## EXERCISE
Reproduce the material verbatim from its first line down through the line containing "picture [149, 228, 156, 237]". Include both end lines and nothing beyond them.

[Dataset excerpt]
<<<<

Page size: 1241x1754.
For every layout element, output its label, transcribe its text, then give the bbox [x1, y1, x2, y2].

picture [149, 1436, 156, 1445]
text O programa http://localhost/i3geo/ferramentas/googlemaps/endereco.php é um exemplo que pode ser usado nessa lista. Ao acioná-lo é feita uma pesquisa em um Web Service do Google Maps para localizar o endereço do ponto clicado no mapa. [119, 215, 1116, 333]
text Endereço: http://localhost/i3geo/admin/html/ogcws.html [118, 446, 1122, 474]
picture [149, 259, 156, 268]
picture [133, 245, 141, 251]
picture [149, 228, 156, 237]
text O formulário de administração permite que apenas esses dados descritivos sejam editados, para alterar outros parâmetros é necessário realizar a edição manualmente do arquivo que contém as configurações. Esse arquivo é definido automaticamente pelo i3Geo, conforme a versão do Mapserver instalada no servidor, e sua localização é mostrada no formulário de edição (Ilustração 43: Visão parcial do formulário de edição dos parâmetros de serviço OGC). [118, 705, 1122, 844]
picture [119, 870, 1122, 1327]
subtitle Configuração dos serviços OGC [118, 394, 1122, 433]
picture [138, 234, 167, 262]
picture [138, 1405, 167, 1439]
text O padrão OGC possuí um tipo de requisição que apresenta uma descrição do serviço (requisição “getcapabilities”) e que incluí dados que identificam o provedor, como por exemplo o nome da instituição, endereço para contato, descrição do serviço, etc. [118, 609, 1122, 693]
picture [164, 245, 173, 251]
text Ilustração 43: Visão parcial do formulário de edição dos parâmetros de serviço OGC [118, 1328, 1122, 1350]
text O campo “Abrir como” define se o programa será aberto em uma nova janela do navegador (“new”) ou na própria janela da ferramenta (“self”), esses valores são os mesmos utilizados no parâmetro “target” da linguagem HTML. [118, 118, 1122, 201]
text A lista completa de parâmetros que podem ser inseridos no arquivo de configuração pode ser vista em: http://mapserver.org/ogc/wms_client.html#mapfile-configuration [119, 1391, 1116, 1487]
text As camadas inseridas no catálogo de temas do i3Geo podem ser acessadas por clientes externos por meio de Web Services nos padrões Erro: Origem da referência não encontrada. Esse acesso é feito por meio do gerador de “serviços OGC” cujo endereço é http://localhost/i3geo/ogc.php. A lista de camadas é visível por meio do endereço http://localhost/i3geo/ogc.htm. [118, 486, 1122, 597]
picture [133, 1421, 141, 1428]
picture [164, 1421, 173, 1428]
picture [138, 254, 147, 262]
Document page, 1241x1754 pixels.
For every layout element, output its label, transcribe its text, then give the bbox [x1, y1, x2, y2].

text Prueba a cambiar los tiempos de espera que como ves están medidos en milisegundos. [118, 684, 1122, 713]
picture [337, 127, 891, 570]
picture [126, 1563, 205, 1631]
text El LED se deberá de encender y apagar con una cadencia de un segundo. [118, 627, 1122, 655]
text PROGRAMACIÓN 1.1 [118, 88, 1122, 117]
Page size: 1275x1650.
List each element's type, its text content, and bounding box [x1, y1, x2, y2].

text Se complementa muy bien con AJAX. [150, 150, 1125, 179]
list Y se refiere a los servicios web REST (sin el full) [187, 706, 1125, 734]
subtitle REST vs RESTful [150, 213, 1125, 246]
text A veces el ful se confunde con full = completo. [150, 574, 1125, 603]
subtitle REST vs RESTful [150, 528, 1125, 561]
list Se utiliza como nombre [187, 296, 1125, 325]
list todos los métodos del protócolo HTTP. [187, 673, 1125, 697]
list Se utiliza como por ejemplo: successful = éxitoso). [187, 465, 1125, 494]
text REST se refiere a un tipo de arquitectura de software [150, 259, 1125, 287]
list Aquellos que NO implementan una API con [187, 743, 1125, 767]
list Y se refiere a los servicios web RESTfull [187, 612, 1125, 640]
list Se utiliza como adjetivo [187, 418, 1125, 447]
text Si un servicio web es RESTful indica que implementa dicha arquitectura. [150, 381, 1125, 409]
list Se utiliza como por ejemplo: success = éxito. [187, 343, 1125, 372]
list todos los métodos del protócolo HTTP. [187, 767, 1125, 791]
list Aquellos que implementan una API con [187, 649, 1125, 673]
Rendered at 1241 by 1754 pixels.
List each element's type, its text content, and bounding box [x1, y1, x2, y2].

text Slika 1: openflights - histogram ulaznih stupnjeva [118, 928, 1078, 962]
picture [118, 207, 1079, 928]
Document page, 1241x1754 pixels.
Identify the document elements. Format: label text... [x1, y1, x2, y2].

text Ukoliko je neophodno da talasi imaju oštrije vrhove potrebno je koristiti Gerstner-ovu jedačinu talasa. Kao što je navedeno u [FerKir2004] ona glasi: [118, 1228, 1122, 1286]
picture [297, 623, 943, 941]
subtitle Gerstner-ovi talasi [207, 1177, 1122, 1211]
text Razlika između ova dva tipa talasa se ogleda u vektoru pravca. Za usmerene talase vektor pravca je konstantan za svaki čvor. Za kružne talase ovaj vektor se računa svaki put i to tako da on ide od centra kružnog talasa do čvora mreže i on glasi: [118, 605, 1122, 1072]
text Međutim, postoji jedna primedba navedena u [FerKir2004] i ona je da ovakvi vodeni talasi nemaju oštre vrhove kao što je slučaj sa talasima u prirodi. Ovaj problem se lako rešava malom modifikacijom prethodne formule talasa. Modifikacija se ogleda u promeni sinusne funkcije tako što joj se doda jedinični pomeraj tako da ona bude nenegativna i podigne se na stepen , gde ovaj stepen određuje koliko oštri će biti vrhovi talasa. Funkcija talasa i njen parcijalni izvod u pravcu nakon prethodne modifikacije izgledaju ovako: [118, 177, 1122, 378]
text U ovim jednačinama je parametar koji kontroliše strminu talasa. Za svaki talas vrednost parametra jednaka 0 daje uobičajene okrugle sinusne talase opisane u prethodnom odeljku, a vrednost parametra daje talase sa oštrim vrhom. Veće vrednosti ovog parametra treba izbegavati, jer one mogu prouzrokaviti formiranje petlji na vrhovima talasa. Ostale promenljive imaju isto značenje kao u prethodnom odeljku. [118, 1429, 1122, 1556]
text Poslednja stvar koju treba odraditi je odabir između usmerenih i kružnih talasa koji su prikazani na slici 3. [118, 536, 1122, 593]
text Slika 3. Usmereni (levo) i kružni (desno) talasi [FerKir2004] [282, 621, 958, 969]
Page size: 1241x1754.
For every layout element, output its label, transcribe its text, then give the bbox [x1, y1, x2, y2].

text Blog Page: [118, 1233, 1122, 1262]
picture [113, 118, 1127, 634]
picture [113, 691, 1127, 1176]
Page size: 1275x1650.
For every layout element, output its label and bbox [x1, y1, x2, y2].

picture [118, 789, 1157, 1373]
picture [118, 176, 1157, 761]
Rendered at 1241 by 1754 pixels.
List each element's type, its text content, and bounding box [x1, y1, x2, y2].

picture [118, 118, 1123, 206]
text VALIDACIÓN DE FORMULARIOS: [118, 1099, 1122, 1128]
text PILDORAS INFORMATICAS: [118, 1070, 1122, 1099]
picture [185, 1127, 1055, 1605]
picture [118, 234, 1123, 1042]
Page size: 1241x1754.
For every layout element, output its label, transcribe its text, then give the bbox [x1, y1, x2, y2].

>>>>

## EXERCISE SOLUTION
Page size: 1241x1754.
For every layout element, output its label, transcribe its text, then give the bbox [x1, y1, x2, y2].

picture [149, 1436, 156, 1445]
text O programa http://localhost/i3geo/ferramentas/googlemaps/endereco.php é um exemplo que pode ser usado nessa lista. Ao acioná-lo é feita uma pesquisa em um Web Service do Google Maps para localizar o endereço do ponto clicado no mapa. [119, 215, 1116, 333]
text Endereço: http://localhost/i3geo/admin/html/ogcws.html [118, 446, 1122, 474]
picture [149, 259, 156, 268]
picture [133, 245, 141, 251]
picture [149, 228, 156, 237]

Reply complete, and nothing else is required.